# Steamer Pans



## J306TD (May 19, 2008)

Looking into Steamer Pans to go on the hob. Any suggestions on what to look for along with what to avoid?

Sent from my SM-G960F using Tapatalk


----------



## Caledoniandream (Oct 9, 2009)

For the last 8 years we use a cheapo from Matalan, done us great service and get used most of the days. 
All stainless steel so goes in the dishwasher (if we had one) 
And big enough, at least for the two of us, two tier, works a treat and saved us a fortune on electricity as most of the days we only need to use only one ring.
Love it and the veg stay so much nicer.


----------



## slim_boy_fat (Jun 23, 2006)

I have one of these gadgets which open up like a flower and fit inside a normal pan so will fit most sizes and doesn't need much water.

It might not be big enough for a few folk but since I live alone it does me fine. Like this https://www.amazon.co.uk/Vegetable-Vicloon-Adjustable-Collapsible-Accessories/dp/B01M0XBZXG/ref=asc_df_B01M0XBZXG/?tag=googshopuk-21&linkCode=df0&hvadid=205249247710&hvpos=&hvnetw=g&hvrand=487569398155849174&hvpone=&hvptwo=&hvqmt=&hvdev=c&hvdvcmdl=&hvlocint=&hvlocphy=2826&hvtargid=pla-423403338955&psc=1


----------



## Caledoniandream (Oct 9, 2009)

Just checked they still sell the same one for £7.50 of course you can also go for a Procook for £89.- they both do the same.
In general 1.5-2 cm water does the trick, boils quick so you are not waiting forever.
Both working so time is crucial for us.


----------



## J306TD (May 19, 2008)

Thanks guys. It was more of a tiered steamer with at least 2 sectons

Sent from my SM-G960F using Tapatalk


----------



## Darlofan (Nov 24, 2010)

J306TD said:


> Thanks guys. It was more of a tiered steamer with at least 2 sectons
> 
> Sent from my SM-G960F using Tapatalk


My mum has used these for years now. I keep saying we should get one as using one hob to cook all her Sunday roast veg/potatoes must save so much electric.

Asked her last night and her current set are just from Asda, so nothing flash. She's had them 8yrs she reckons.
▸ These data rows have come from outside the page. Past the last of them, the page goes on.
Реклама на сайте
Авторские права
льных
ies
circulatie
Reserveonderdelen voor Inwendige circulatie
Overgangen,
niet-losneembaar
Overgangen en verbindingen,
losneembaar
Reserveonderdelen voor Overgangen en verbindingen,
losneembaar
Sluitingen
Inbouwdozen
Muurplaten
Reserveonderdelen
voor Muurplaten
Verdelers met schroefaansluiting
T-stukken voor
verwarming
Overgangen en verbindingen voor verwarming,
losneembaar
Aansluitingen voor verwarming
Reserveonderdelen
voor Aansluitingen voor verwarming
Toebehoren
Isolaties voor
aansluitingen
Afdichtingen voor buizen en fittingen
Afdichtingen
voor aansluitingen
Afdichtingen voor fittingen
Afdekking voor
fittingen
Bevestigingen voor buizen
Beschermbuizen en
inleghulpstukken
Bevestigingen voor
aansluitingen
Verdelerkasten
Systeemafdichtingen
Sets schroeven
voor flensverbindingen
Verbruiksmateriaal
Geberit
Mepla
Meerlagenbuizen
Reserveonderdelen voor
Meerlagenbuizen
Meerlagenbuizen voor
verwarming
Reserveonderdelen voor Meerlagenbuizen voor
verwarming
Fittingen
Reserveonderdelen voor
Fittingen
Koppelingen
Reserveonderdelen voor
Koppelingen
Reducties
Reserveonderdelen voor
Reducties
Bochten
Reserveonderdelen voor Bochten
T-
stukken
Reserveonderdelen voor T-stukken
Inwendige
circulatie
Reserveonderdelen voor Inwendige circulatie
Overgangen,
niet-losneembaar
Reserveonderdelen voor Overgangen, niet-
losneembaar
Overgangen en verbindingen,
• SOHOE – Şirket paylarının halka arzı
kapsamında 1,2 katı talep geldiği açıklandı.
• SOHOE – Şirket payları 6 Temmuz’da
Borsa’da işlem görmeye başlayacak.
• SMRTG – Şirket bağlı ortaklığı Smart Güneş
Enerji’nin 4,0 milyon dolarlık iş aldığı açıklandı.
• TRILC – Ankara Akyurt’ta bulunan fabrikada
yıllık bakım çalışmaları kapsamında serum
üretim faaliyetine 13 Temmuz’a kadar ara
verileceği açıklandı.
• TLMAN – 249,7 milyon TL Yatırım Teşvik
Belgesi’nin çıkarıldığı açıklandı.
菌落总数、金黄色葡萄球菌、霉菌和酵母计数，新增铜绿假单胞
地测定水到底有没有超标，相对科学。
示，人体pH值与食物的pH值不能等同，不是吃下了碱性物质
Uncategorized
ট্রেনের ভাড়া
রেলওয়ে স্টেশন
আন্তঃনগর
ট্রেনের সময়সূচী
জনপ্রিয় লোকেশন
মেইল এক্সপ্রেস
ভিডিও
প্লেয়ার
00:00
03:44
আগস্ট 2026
Set before that we're from Rumbelows she thinks and lasted 20odd yrs:lol:


----------



## percymon (Jun 27, 2007)

Had the electric ones, had the stove top ones. Got rid of all of them in favour of microwave steam bags. 

Steamers were OK but always difficult to judge different veg timings an/or order in the stack. Also took up storage space

Micro bags are cheap, and cooking time is 2-4 minutes - they also seem to keep more flavour than steamers


----------